Dans son discours à la Nation, le dimanche dernier, le Président de la République a de fait écarté le Premier ministre dans la gestion de la transition en réduisant ses attributions et en créant de nouveaux organes pour gérer la crise du Nord occupé par des rebelles, C’est donc « la réponse du berger à la bergère » car au cours de son point de presse, le Premier ministre a fait savoir à qui veut l’entendre que personne ne peut le relever de son poste et que c’est à lui que revenaient les tractations en vue à entreprendre pour la formation du gouvernement d’union nationale.
En annonçant la mise en place d’un Haut conseil d’Etat (HCE) dirigé par le Président intérimaire et assisté de deux vice-présidents, la formation d’un gouvernement d’union nationale, avec des consultations qu’il mènera lui-même, et d’une « Commission aux négociations » avec les rebelles du Nord, Dioncounda Traoré vient enfin de sonner « la fin de la récréation » au sommet de l’Etat car en plus du HCE, il a également annoncé un gouvernement d’union pour la formation duquel les consultations seront menées par lui-même et non par le Premier ministre à qui une grande partie des partis politiques et syndicats du FDR reprochent « de n’avoir aucune stratégie » pour libérer le Nord, surtout quand on sait que la mise sur pied d’un gouvernement d’union nationale est une exigence des voisins ouest-africains qui avaient donné le 31 juillet comme dernier délai pour le former. Au Premier ministre, qui a affirmé le samedi dernier qu’il ne démissionnera pas, il est également reproché de n’avoir rien fait pour mettre ce gouvernement sur pied. Un gouvernement d’union qui doit avoir la légitimité suffisante pour pouvoir lancer, avec le soutien de la CEDEAO, une contre-offensive dans le Nord pour mettre fin à la crise institutionnelle que traverse le pays.

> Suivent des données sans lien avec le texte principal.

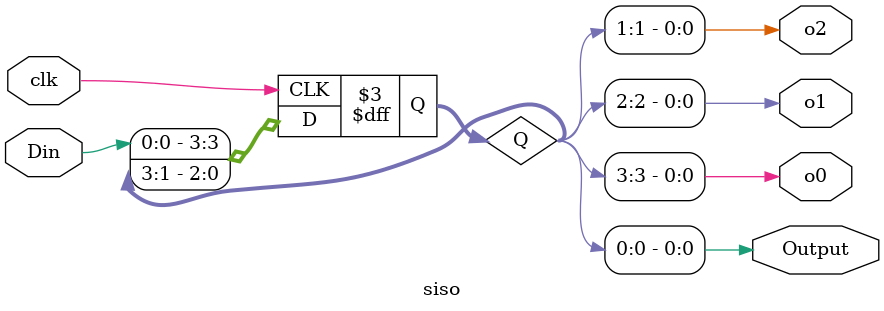
<source format=v>
module siso(
    input clk,
    input Din,
    output Output,o0,o1,o2
    );
   
    reg [3:0]Q;

always @ (posedge clk)
begin
Q <= Q >> 1 ;
Q[3] <= Din;
end
assign Output = Q[0];
  assign o2 = Q[1];
  assign o1 = Q[2];
  assign o0 = Q[3];
endmodule
</source>
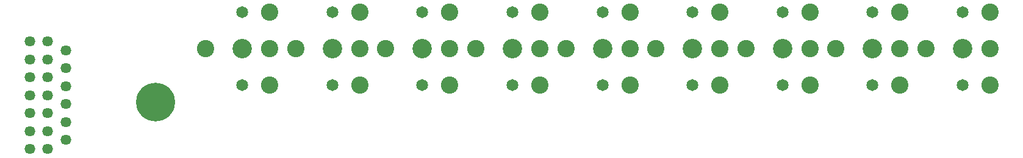
<source format=gts>
%TF.GenerationSoftware,KiCad,Pcbnew,5.1.12-1.fc35*%
%TF.CreationDate,2022-04-30T07:47:03-07:00*%
%TF.ProjectId,right,72696768-742e-46b6-9963-61645f706362,v1.2*%
%TF.SameCoordinates,Original*%
%TF.FileFunction,Soldermask,Top*%
%TF.FilePolarity,Negative*%
%FSLAX46Y46*%
G04 Gerber Fmt 4.6, Leading zero omitted, Abs format (unit mm)*
G04 Created by KiCad (PCBNEW 5.1.12-1.fc35) date 2022-04-30 07:47:03*
%MOMM*%
%LPD*%
G01*
G04 APERTURE LIST*
%ADD10C,1.463600*%
%ADD11C,2.401600*%
%ADD12C,2.701600*%
%ADD13C,1.651600*%
%ADD14C,5.401600*%
G04 APERTURE END LIST*
D10*
%TO.C,J1*%
X82000000Y-110000000D03*
X82000000Y-107500000D03*
X82000000Y-105000000D03*
X82000000Y-102500000D03*
X82000000Y-100000000D03*
X82000000Y-97500000D03*
X82000000Y-95000000D03*
X87000000Y-108750000D03*
X87000000Y-106250000D03*
X87000000Y-103750000D03*
X87000000Y-101250000D03*
X87000000Y-98750000D03*
X87000000Y-96250000D03*
X84500000Y-110000000D03*
X84500000Y-107500000D03*
X84500000Y-105000000D03*
X84500000Y-102500000D03*
X84500000Y-100000000D03*
X84500000Y-97500000D03*
X84500000Y-95000000D03*
%TD*%
D11*
%TO.C,F11*%
X140310000Y-90920000D03*
X140310000Y-96000000D03*
D12*
X136500000Y-96000000D03*
D11*
X140310000Y-101080000D03*
X131420000Y-96000000D03*
D13*
X136500000Y-90920000D03*
X136500000Y-101080000D03*
%TD*%
D11*
%TO.C,F9*%
X115310000Y-90920000D03*
X115310000Y-96000000D03*
D12*
X111500000Y-96000000D03*
D11*
X115310000Y-101080000D03*
X106420000Y-96000000D03*
D13*
X111500000Y-90920000D03*
X111500000Y-101080000D03*
%TD*%
D11*
%TO.C,F10*%
X127810000Y-90920000D03*
X127810000Y-96000000D03*
D12*
X124000000Y-96000000D03*
D11*
X127810000Y-101080000D03*
X118920000Y-96000000D03*
D13*
X124000000Y-90920000D03*
X124000000Y-101080000D03*
%TD*%
D11*
%TO.C,F12*%
X152810000Y-90920000D03*
X152810000Y-96000000D03*
D12*
X149000000Y-96000000D03*
D11*
X152810000Y-101080000D03*
X143920000Y-96000000D03*
D13*
X149000000Y-90920000D03*
X149000000Y-101080000D03*
%TD*%
D11*
%TO.C,P-S1*%
X165310000Y-90920000D03*
X165310000Y-96000000D03*
D12*
X161500000Y-96000000D03*
D11*
X165310000Y-101080000D03*
X156420000Y-96000000D03*
D13*
X161500000Y-90920000D03*
X161500000Y-101080000D03*
%TD*%
D11*
%TO.C,S-L1*%
X177810000Y-90920000D03*
X177810000Y-96000000D03*
D12*
X174000000Y-96000000D03*
D11*
X177810000Y-101080000D03*
X168920000Y-96000000D03*
D13*
X174000000Y-90920000D03*
X174000000Y-101080000D03*
%TD*%
D11*
%TO.C,P-B1*%
X190310000Y-90920000D03*
X190310000Y-96000000D03*
D12*
X186500000Y-96000000D03*
D11*
X190310000Y-101080000D03*
X181420000Y-96000000D03*
D13*
X186500000Y-90920000D03*
X186500000Y-101080000D03*
%TD*%
D11*
%TO.C,KP1*%
X202810000Y-90920000D03*
X202810000Y-96000000D03*
D12*
X199000000Y-96000000D03*
D11*
X202810000Y-101080000D03*
X193920000Y-96000000D03*
D13*
X199000000Y-90920000D03*
X199000000Y-101080000D03*
%TD*%
D11*
%TO.C,PG1*%
X215310000Y-90920000D03*
X215310000Y-96000000D03*
D12*
X211500000Y-96000000D03*
D11*
X215310000Y-101080000D03*
X206420000Y-96000000D03*
D13*
X211500000Y-90920000D03*
X211500000Y-101080000D03*
%TD*%
D14*
%TO.C,H1*%
X99500000Y-103500000D03*
%TD*%
M02*

</source>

Pendant longtemps critiqué pour sa nonchalance et son manque de charisme, Dioncounda Traoré vient de démontrer une fois pour toutes aux yeux des Maliens et de la communauté internationale que ce n’est pas par de beaux discours qu’on change le cours de l’histoire, mais par des actes concrets et visibles. Grandeur d’esprit oblige : l’acte que vient de poser le Président intérimaire est lourd d’entendement car en premier lieu, il veut afficher son autorité en tant que Président de la République du Mali. En secundo lieu, il veut « clouer le bec aux griots de tout acabit » qui ont assez terni son image et celle du pays à l’extérieur. Ce discours du Président sonne ainsi le glas du renouveau du pays. Et tous ceux qui avaient porté la main sur lui lors de l’agression se poseront enfin la question : pourquoi avaient-ils agi de la sorte ? En décidant de créer des institutions qui devront accompagner la transition et de prendre en main les pourparlers pour la formation d’un gouvernement d’union nationale, le Président vient de signifier au Premier ministre qu’il n’y a pas deux capitaines dans un bateau. C’est dire « qu’au terminus du bus, tout le monde doit descendre ».